The worst cases in my career in the turnaround industry are when I work with businesses that could have been saved. If only we had been called in earlier. Those are the ones that really bother me, because these business failures didn’t have to happen. Had we been brought in earlier, we could have determined where the problems were and had many more options to fix them.
But often we are like firefighters who are called in after a home is in ashes, rather than at the first sign of smoke. Then all we can do is sift through the ashes.
Sometimes the best we can do is to get the most for a business in bankruptcy or through a fire sale, pun intended. And I always think, “If only they had called us earlier.”
The saying we have is “If the alligators are snapping, it’s too late to drain the swamp.” You have to pay attention when things are going wrong and fix them early on, before they become larger problems later, possibly even insurmountable.
If you catch a problem early, you have options. You can drain the swamp. But if you wait too late and the alligators have moved in, well, now you have to face them head on. Those alligators aren’t going to just relocate and find food elsewhere.
So why do CEOs and business owners wait until it’s too late to ask for help? Here are five reasons:
- Hoping the situation will change
Your sales manager isn’t meeting his quota and he is experiencing a lot of turnover in his department. He keeps promising he’ll hire more sales reps and “we’ll exceed our quota next month!” But he doesn’t and the competition is taking over your accounts. He should have been fired or refocused and now your competition is taking your accounts.
- Thinking you can fix it yourself
When I get time, I can focus on the problems in our accounting system, you think. It’s not working correctly and you aren’t getting the financial information you need to make the best decisions for your company. If you could only take a day to focus on where the problem is and what you need to do to solve it. Every day comes and goes, each with its own set of priorities, and you never do get around to focusing on the issues with accounting. And your business is suffering.
- Not wanting to admit mistakes
Sometimes with big jobs comes big egos. And an unwillingness to admit that you’ve made a mistake. Larry, the CEO of seminar company, hated change and would not admit to mistakes. He firmly believed that people were more likely to respond to the hundreds of thousands of mailings he sent if they were posted from their home states. So he had trucks driving hundreds of miles so mailings would carry a local postmark, to the cost of around $400,000 a year.

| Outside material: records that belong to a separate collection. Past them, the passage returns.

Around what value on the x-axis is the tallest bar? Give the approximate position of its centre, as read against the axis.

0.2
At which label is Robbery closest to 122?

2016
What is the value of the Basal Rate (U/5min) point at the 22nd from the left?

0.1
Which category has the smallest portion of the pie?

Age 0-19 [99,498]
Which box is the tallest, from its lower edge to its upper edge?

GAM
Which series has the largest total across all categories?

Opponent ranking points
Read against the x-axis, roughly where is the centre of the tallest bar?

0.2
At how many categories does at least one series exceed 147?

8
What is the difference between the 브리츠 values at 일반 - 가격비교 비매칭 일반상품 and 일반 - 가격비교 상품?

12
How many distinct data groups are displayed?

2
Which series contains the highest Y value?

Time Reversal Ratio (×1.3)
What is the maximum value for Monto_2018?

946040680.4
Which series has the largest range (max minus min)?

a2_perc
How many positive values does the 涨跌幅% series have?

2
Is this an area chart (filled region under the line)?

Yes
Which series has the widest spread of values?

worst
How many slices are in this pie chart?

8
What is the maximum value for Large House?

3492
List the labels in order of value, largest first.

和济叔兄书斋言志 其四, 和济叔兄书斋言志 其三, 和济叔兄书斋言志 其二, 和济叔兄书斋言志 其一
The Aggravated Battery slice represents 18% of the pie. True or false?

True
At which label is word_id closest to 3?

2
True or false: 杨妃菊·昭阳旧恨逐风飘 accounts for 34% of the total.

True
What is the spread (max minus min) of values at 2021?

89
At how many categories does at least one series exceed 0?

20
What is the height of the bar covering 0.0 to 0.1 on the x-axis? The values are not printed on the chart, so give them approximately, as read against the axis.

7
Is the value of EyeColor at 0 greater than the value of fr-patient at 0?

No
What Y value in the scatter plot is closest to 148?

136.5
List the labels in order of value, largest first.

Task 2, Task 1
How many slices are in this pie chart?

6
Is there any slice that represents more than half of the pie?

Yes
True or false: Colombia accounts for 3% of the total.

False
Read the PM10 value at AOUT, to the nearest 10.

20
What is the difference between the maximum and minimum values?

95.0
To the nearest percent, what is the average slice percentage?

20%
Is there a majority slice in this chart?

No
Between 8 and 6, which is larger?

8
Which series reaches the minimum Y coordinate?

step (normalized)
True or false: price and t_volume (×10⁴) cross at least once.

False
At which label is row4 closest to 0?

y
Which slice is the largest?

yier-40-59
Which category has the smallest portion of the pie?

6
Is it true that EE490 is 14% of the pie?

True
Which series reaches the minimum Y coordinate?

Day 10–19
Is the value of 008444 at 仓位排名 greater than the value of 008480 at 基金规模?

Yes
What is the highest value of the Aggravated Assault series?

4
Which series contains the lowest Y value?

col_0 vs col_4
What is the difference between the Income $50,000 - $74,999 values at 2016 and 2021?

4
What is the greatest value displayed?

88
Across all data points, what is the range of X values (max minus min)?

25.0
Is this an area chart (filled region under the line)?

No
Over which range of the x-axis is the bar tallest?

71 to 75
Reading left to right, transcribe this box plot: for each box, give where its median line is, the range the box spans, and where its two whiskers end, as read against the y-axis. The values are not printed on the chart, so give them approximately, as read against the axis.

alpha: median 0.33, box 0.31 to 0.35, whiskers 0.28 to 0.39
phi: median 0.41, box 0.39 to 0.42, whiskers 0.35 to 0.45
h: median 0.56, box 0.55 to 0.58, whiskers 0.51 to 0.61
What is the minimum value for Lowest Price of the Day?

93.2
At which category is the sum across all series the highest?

Fortunately, I was called into this company in time, and despite the fact their EBITDA was -$4 million, I was able to pull off a successful turnaround.
- Reluctance to ask for help
Some people see it as a sign of weakness to ask for help. As reported in the article “Why is Asking for Help So Difficult” in the New York Time, “There is a tendency to act as if it’s a deficiency,” said Garret Keizer, author of ‘Help: The Original Human Dilemma.’ “That is exacerbated if a business environment is highly competitive within as well as without. There is an understandable fear that if you let your guard down, you’ll get hurt, or that this information you don’t know how to do will be used against you.”
- Denial of the problems
It’s the head-in-the-sand tendency. “Calvin and Hobbes” creator Bill Watterson said, “It’s not denial. I’m just selective about the reality I accept.”
The sooner you accept your reality, the quicker you can get help. You don’t want to come face to face with those alligators.